O Superior Tribunal de Justiça (STJ) negou recurso especial interposto pelo Ministério Público de Mato Grosso e manteve reduzida em mais de 40 anos a pena de um homem acusado de matar a ex-esposa, que estava grávida dele, por se recusar a reatar o casamento.
Consta dos autos que a vítima, Aline Mazureki, teve um relacionamento com o réu durante cinco anos. O crime ocorreu em julho de 2017, em Alta Floresta (803 Km de Cuiabá), na ocasião, o casal estava separado, inclusive, com medidas protetivas deferidas pela justiça.

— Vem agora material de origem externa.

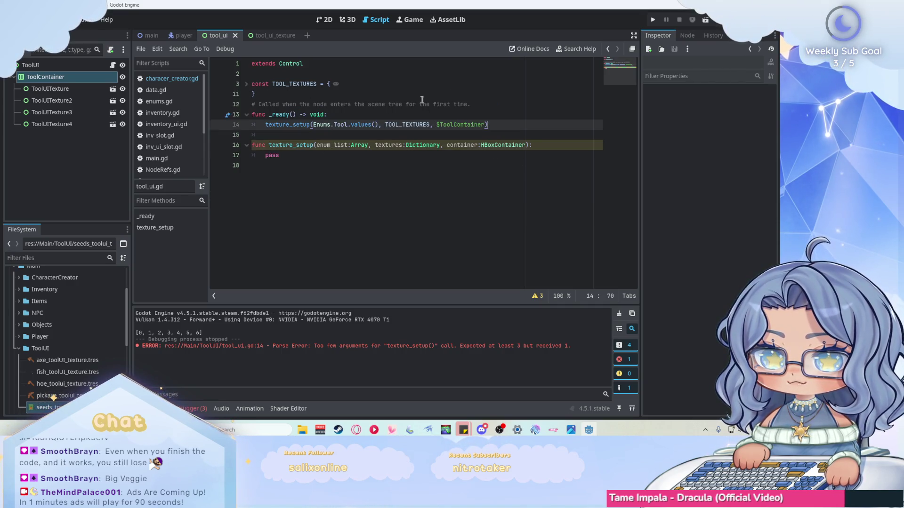
{"action": "left_click", "coordinate": [412, 95]}
{"action": "key", "text": "Return"}
{"action": "type", "text": "var"}
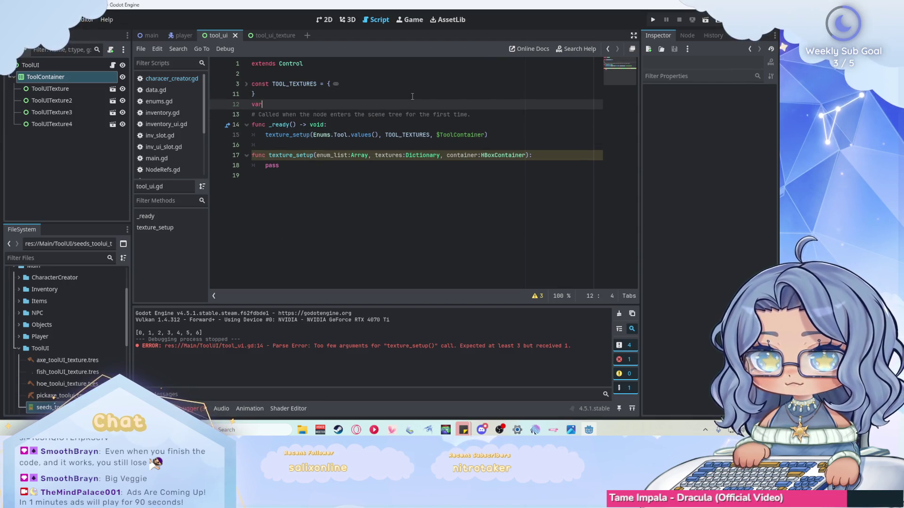
{"action": "type", "text": "tool_bt"}
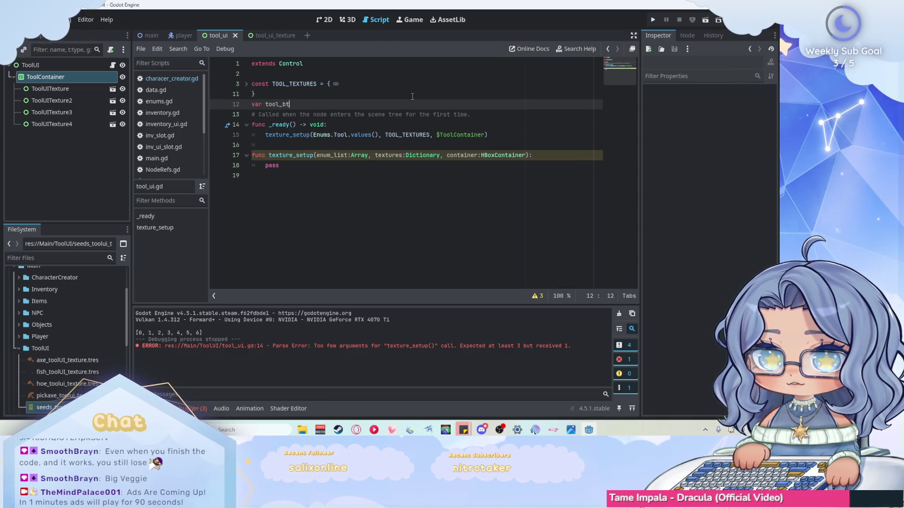
{"action": "key", "text": "BackSpace"}
{"action": "type", "text": "utton_s"}
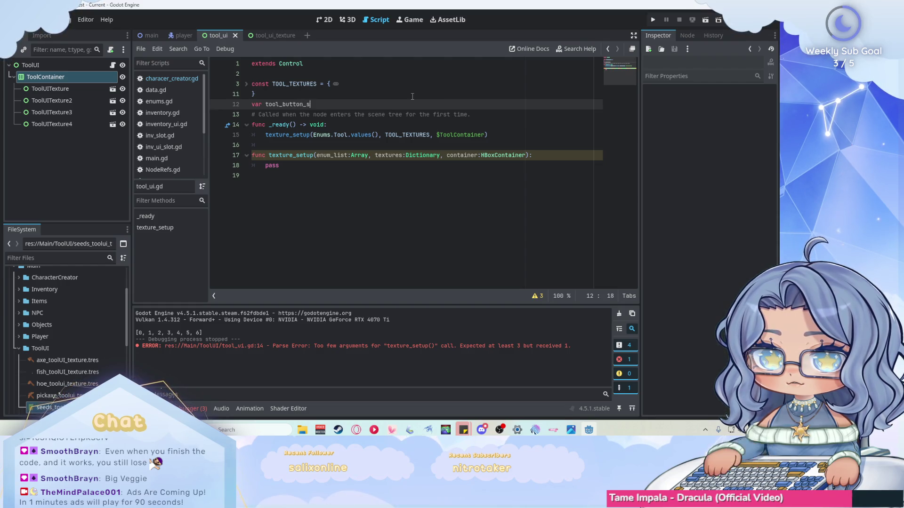
{"action": "type", "text": "cene: preload("}
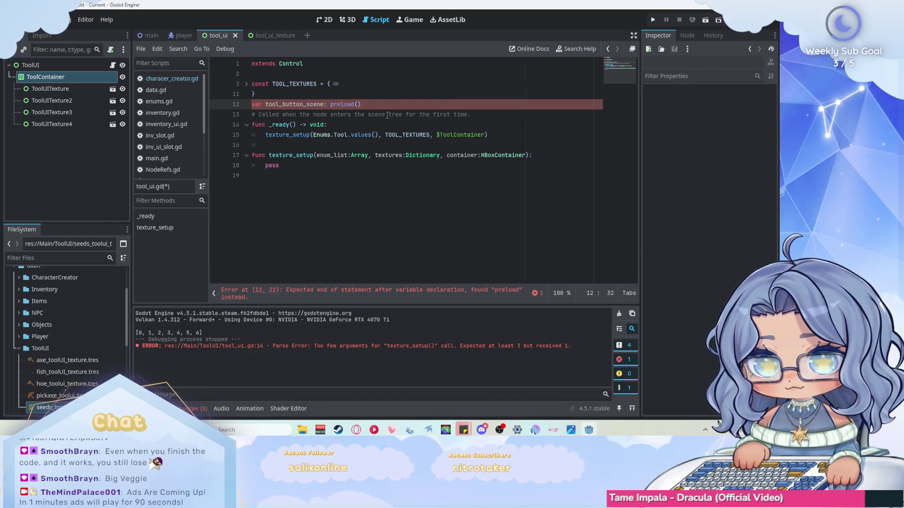
{"action": "type", "text": "\"t"}
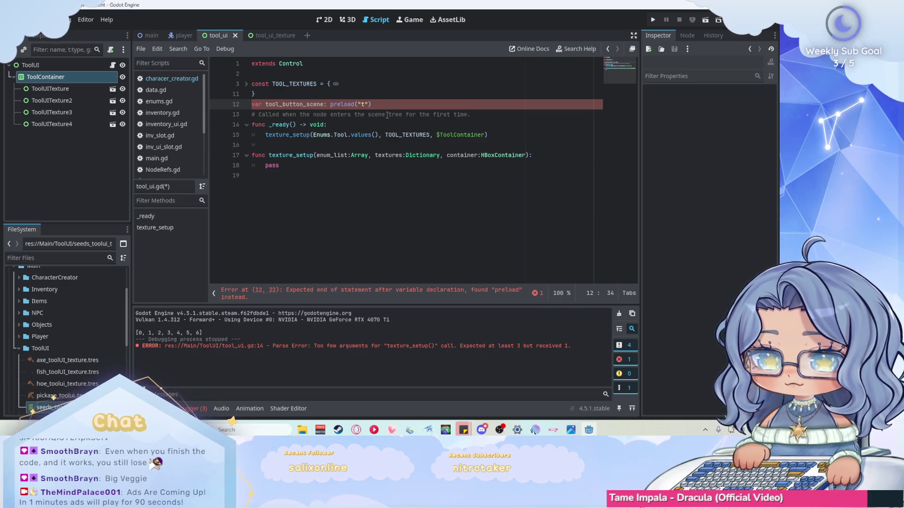
{"action": "type", "text": "o"}
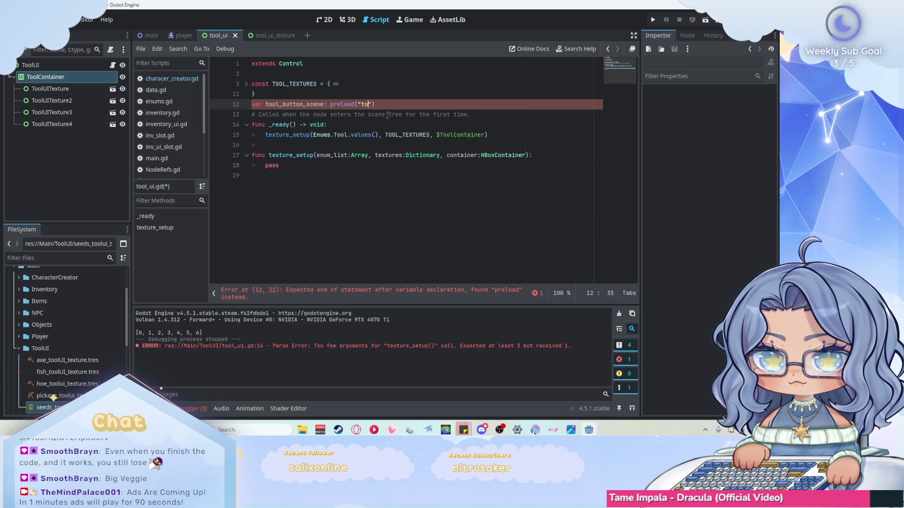
{"action": "key", "text": "BackSpace"}
{"action": "key", "text": "BackSpace"}
{"action": "key", "text": "BackSpace"}
{"action": "type", "text": "t"}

O ex-marido, supostamente assassino, foi condenado pelo Tribunal do Júri da comarca de Alta Floresta, dois anos após o crime, por homicídio duplamente qualificado - motivo fútil e feminicídio -, com uma pena de 60 anos e mais nove anos e quatro meses pelo crime de aborto provocado sem o consentimento da vítima, totalizando 69 anos.
Contudo, ele conseguiu reduzir a pena, em recurso protocolado no Tribunal de Justiça de Mato Grosso, e o delito de homicídio passou de 60 anos para 20 anos. Diante disso, o MPE ingressou com recurso no STJ contra acórdão proferido pelo Tribunal de Justiça.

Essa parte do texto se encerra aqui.